The results of a 10-year Chrysler Fund-AAU youth-fitness testing program are also disturbing. Nearly 10 million children and adolescents from more than 42,000 U.S. schools participated in the program, which was administered by Indiana University's School of Health, Physical Education and Recreation. The youngsters were put through several of the exercises found on a traditional P.E.-class fitness test: distance run, sit-ups, pull-ups (for boys) and flexed-arm hang (for girls). The number of participants who rated "satisfactory" on the test dropped from 43% in 1980 to 32%. Girls showed some improvement in their ability to do sit-ups, but those aged 12 to 17 averaged a full minute slower in the endurance run (roughly a mile) than girls of the same age did a decade ago. "We rather expected that, because running's a weight-bearing activity," says Wynn Updyke, dean of Indiana's phys-ed school and director of the survey. "The weight gains we saw in the study were amazing."

Indeed, boys 14 to 17 are an astonishing 13 pounds heavier, at an average weight of 142 pounds, than boys in the same age group were in 1983. "I'm really worried about the insidious weight gain," says Updyke. "You could see it coming, with the emphasis on fast foods and on computer games. Now it's been documented.

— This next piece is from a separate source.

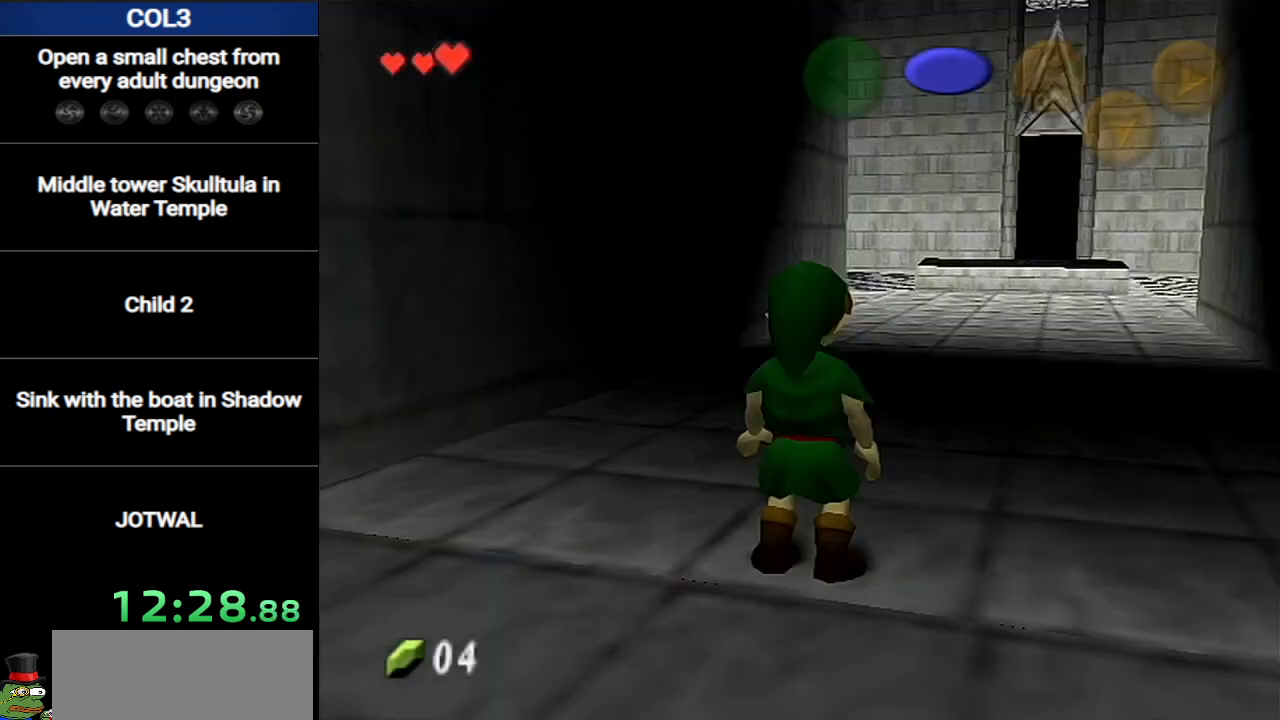
{"buttons": ["L1"], "left_stick": "down", "right_stick": "center", "events": []}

We've got a creeping problem that in 30 years can be a very serious one for the overall health of our society."

DEEP IN THE END ZONE

The November issue of Playboy quotes Donald (Tony the Greek) Frankos, a federally protected mob witness, as saying that former Teamsters boss Jimmy Hoffa is buried near the west end zone of Giants Stadium at the Meadowlands in East Rutherford, N.J. Frankos told Playboy that Hoffa, who vanished in 1975, was shot to death by two mob-hired hitmen in a house near Detroit in July 1975. He said that Hoffa's body was cut into pieces and stored in a freezer for five months before being packed into an oil drum, trucked to the Meadowlands and planted in Giants Stadium, which was then under construction.

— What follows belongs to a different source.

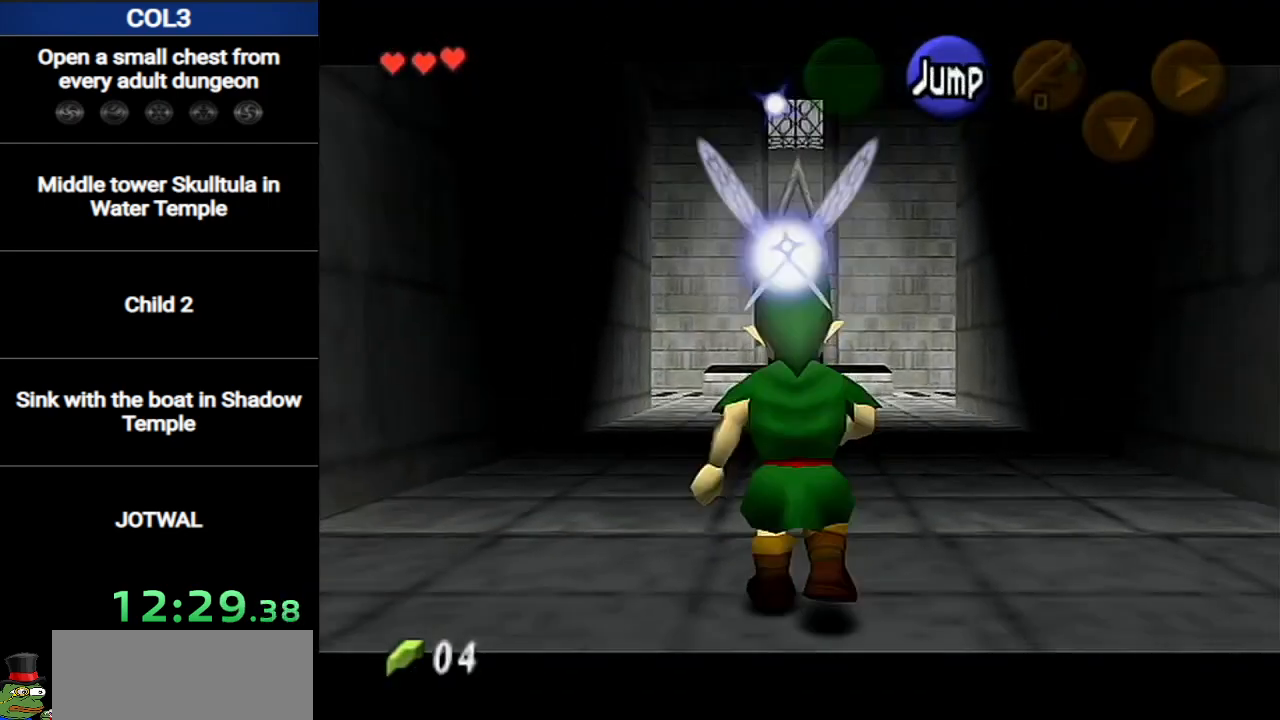
{"buttons": ["L1"], "left_stick": "down", "right_stick": "center", "events": []}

Meadowlands officials say that no body parts were found when the field at Giants Stadium was torn up and replaced last year. But the thought that Hoffa might actually be buried there is darkly humorous. As Giants punter Sean Landeta said, "I guess it gives a whole new meaning to kicking into the coffin corner."

PHOTO

AL LEVINE/NBC

Griffith Joyner called her accuser, Robinson, "a compulsive, crazy, lying lunatic."

ILLUSTRATION

PATRICK MCDONNELL

THEY SAID IT

•Lou Holtz, Notre Dame football coach, recalling his days as a player: "You hear people talk about having an inferiority complex. Me, I didn't have one—I was inferior."